We chose the subject to pursue simultaneously two different research objectives, the first being on the sociological and a historical framework, and the second focusing on a case study:
1. A wide historical and ethnographic research on the rituals dedicated to the spirits, and on the roles played by women and effeminate men within those rituals. Some of this contextualization has dealt with the observation and documentation of the rites linked with the Mawlid (the Birth of the Prophet) both in Meknes and Sidi Ali and of the Issawa confraternities. We have placed a special interest on the role of effeminates and women in the rites both in domestic and public spaces. The other research team has focused on the links between mentality and materiality, by studying the changes and continuities in the production process, distribution and use of clay drums, historically linked with female performative practices both in al-Andalus and in the Maghreb. Through the use of ethnoarchaeological methodology and filming, this survey has shed more light on historical practices attested both in literature and in archaeology studies. On top of that, it has also revealed and interesting dynamic of change, especially about the production of clay drums by the female potters of Nothern Morocco.
2. A detailed survey on the role and biographical profile of two particularly important protagonists of the rites of women and effeminate men: a man and a woman who are widely recognized as highly experienced musicians and officiants of spirits worshiping. The two protagonists have chosen to participate actively in the research and in the project documentary production. Not only the two protagonists shared their personal stories and opened their homes to allow us to assist to their rituals, but they have also joined us in the research. In this way, together with them, we have established various contacts with other people and locations for interviews and visits. We have also visited with them the main pilgrimage destinations in Morocco reached by the women and effeminates possessed by spirits.
Scholars from the Universities of Morocco have also participated in field research laboratories in Italy, directly conducting investigation groups inside Italian communities of Maghreb migrants and working alongside researchers and students from Italian Universities on local themes. The main subjects explored were the culture and rites of the Campania’s femminielli, through field research and the participation to the Candelora pilgrimage to the sanctuary of the Madonna di Montevergine; the rites and music of northern Italy, meeting the violin tradition and the carnival rites of the Val Caffaro (in Bagolino and Ponte Caffaro); and the musical tradition of the Bologna’s Appennines. In all those contexts, the focus was on the practices of borders crossing and ritual disguising.
The field research laboratories, the seminars and the workshops focused on the daily lives, social practices and lived experiences of gender-variant people as they construct cross-gender identities inside the domain of musical rites. In particular, the project focuses on the musical aspect of the rites and on the social roles that effeminate and cross-dressing male officiants and musicians play in them, relating these aspects to the broader cultural and historical context in which they are embedded. Moreover, the project explored the role played by women who stage behaviors socially marked as masculine, as their role, although less explicit or self-evident, is nonetheless of crucial importance in the considered social contexts.
In analyzing the construction of cross-gender identities at the crossroad of musical rites and social boundaries, our activity individuated a theoretical perspective that brings forth an extraordinary comparative potential.

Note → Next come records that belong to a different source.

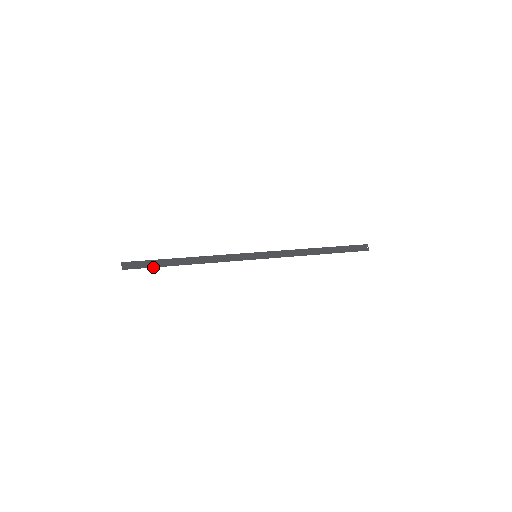
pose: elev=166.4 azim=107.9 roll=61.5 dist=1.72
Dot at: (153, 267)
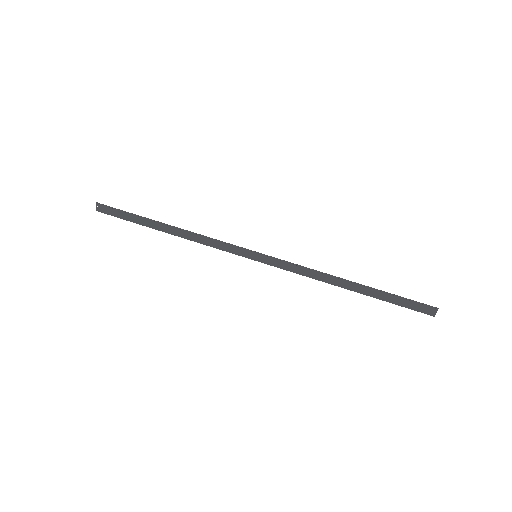
Dot at: (129, 220)
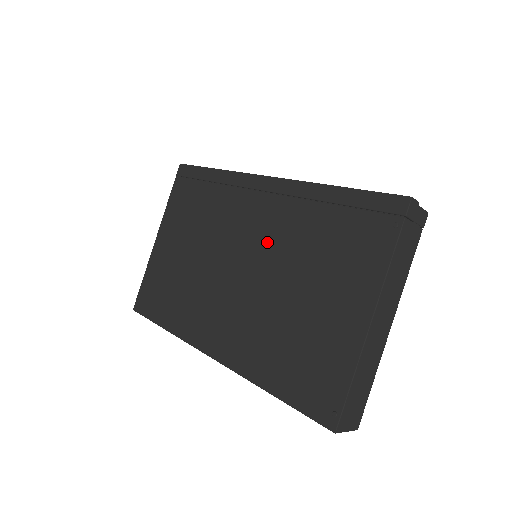
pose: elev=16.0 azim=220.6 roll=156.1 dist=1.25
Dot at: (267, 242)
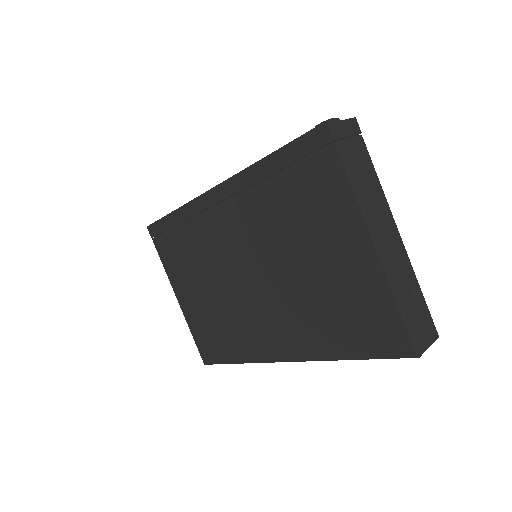
Dot at: (253, 241)
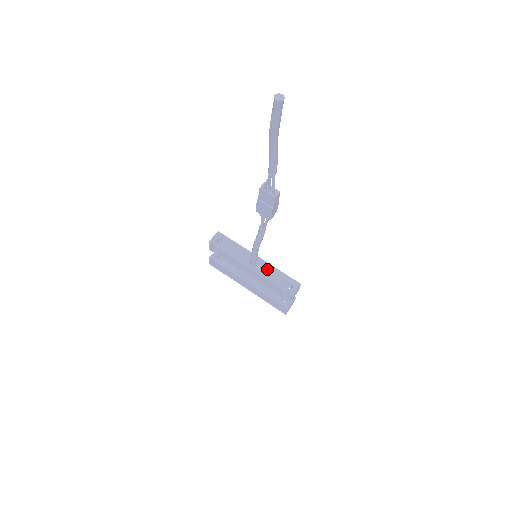
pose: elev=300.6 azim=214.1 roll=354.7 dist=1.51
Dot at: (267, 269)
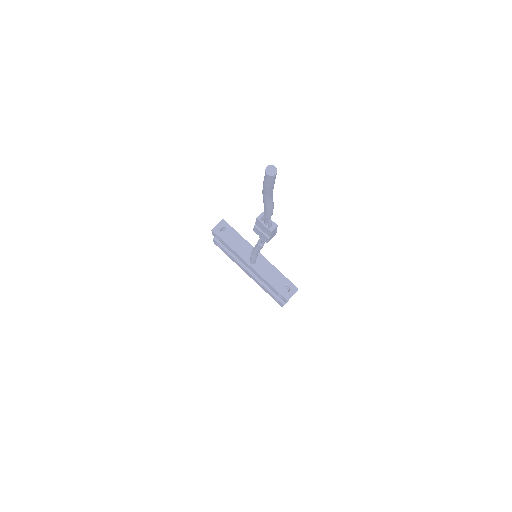
Dot at: (267, 268)
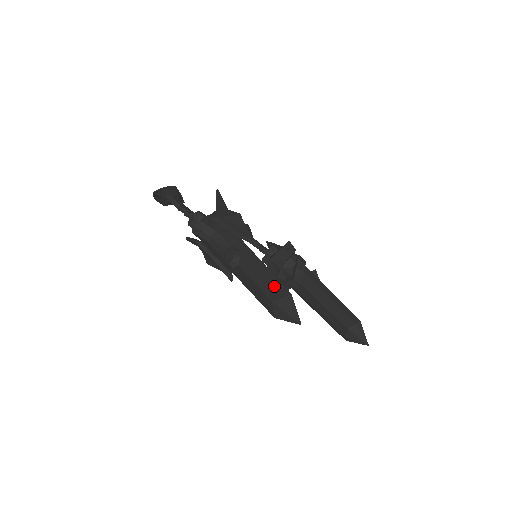
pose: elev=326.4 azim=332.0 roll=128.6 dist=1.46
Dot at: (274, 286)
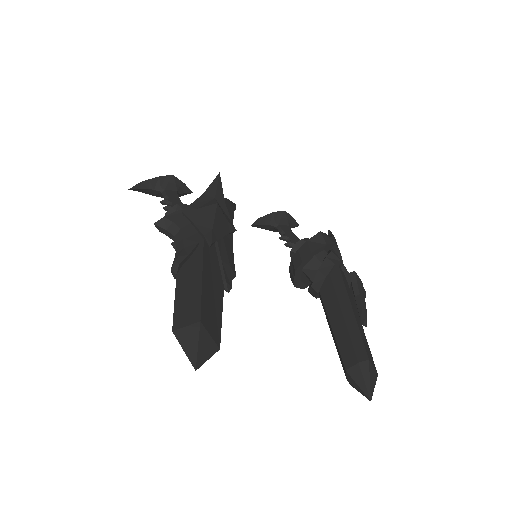
Dot at: (190, 308)
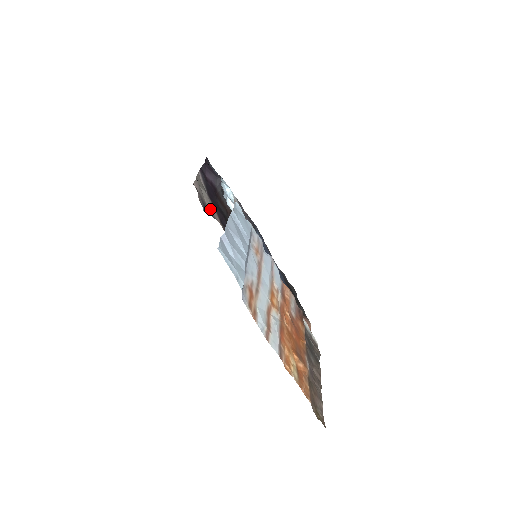
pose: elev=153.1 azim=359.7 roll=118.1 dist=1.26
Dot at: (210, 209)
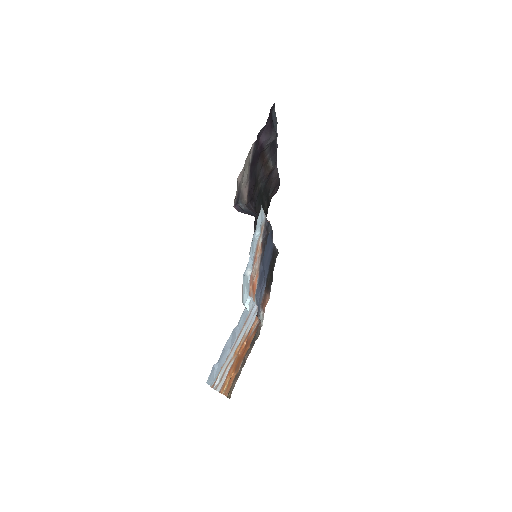
Dot at: (243, 191)
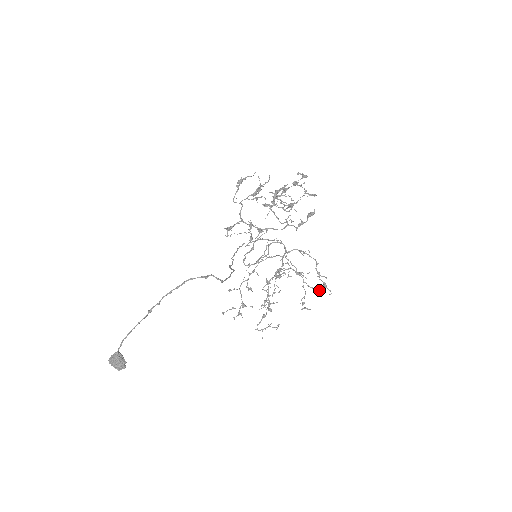
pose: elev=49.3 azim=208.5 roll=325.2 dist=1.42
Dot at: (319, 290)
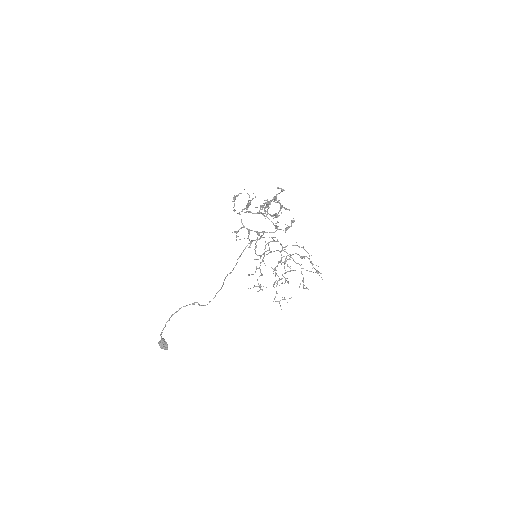
Dot at: occluded
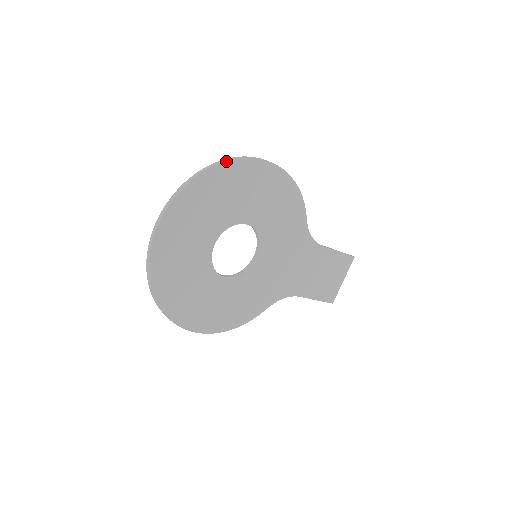
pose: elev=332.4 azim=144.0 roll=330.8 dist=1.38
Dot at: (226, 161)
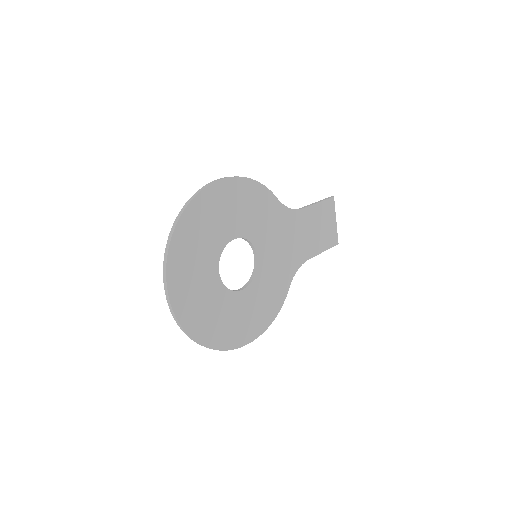
Dot at: (187, 206)
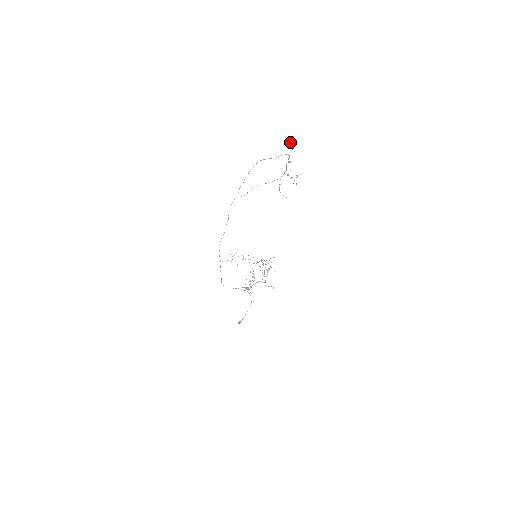
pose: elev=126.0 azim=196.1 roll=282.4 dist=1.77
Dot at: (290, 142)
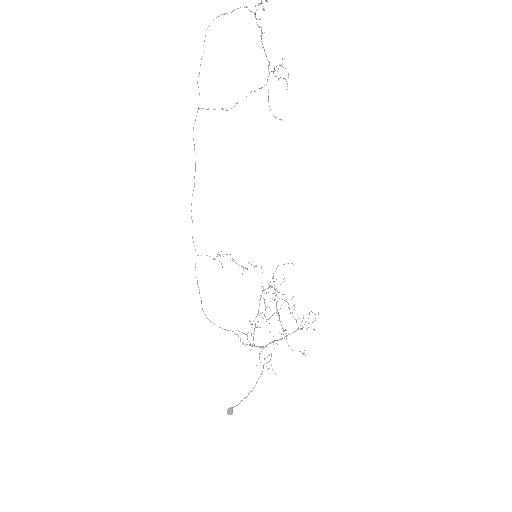
Dot at: (259, 3)
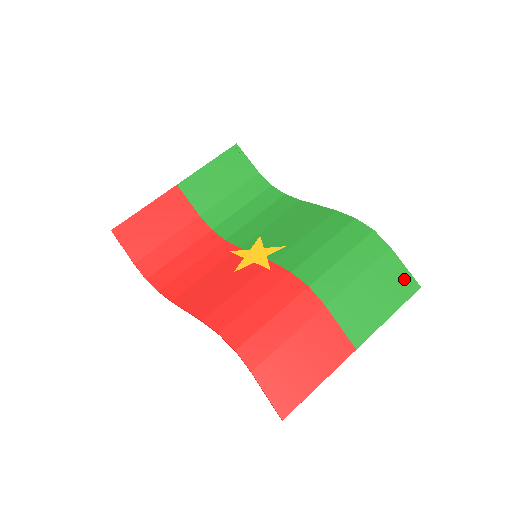
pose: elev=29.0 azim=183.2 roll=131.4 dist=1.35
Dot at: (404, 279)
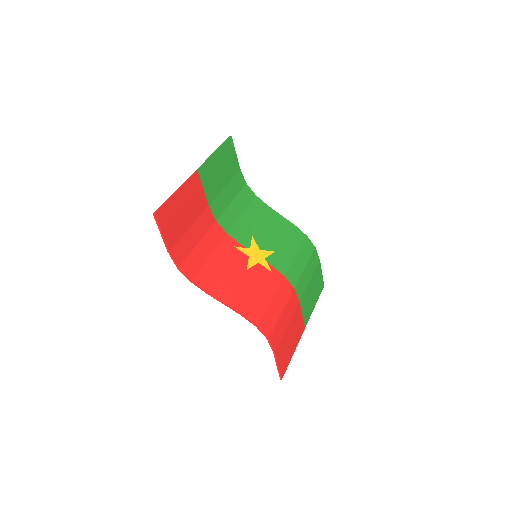
Dot at: (321, 281)
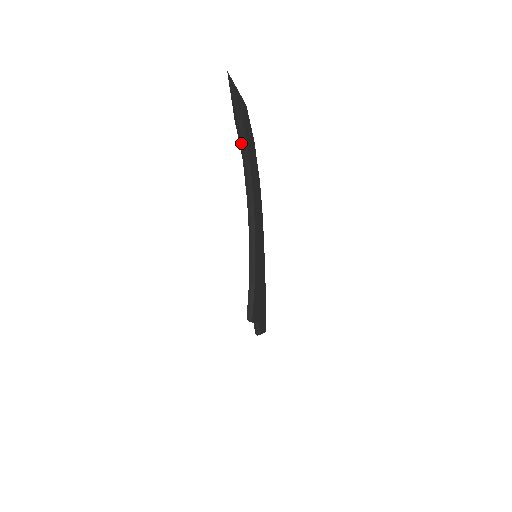
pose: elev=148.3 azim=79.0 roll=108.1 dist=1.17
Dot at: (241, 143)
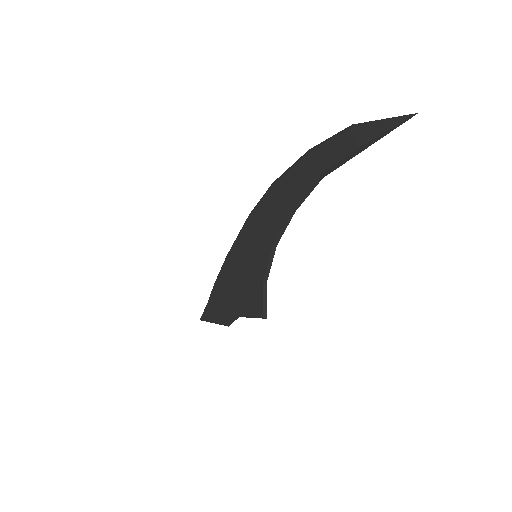
Dot at: (341, 164)
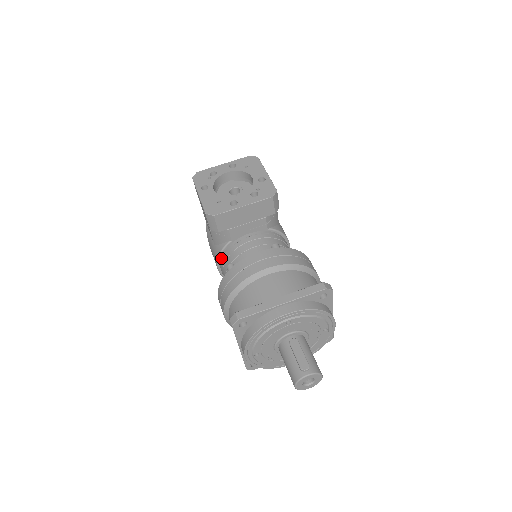
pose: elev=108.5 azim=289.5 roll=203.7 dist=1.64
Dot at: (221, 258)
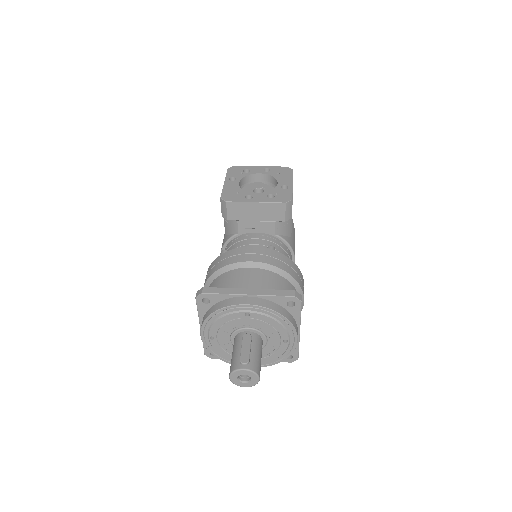
Dot at: (225, 247)
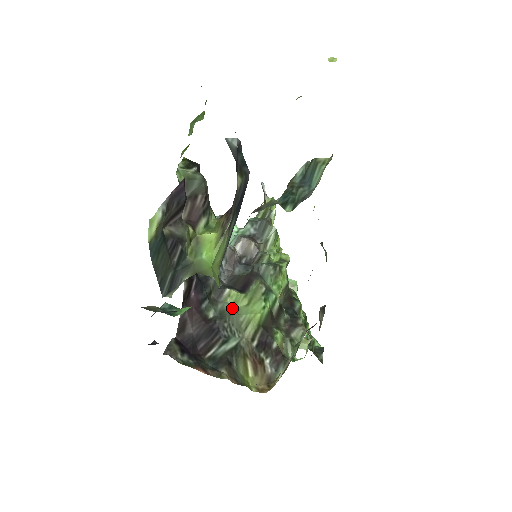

This perspective is grounded on an interdisciplinary approach bridging anthropology, gender studies, psychology, history, history of religions, musicology and ethnomusicology.
The large participation of scholars, young researchers and students to seminars and workshops, in Morocco as well as in Europe, attests the fulfilling of the objectives. The new relationships between European and Moroccan scholars opens, through collective discourse, a new way to criticize methodologies used in the past (especially by French and American ethnologists and psychologists). Through this work, we hope to construct new ways and methodologies for interdisciplinary and intercultural researches.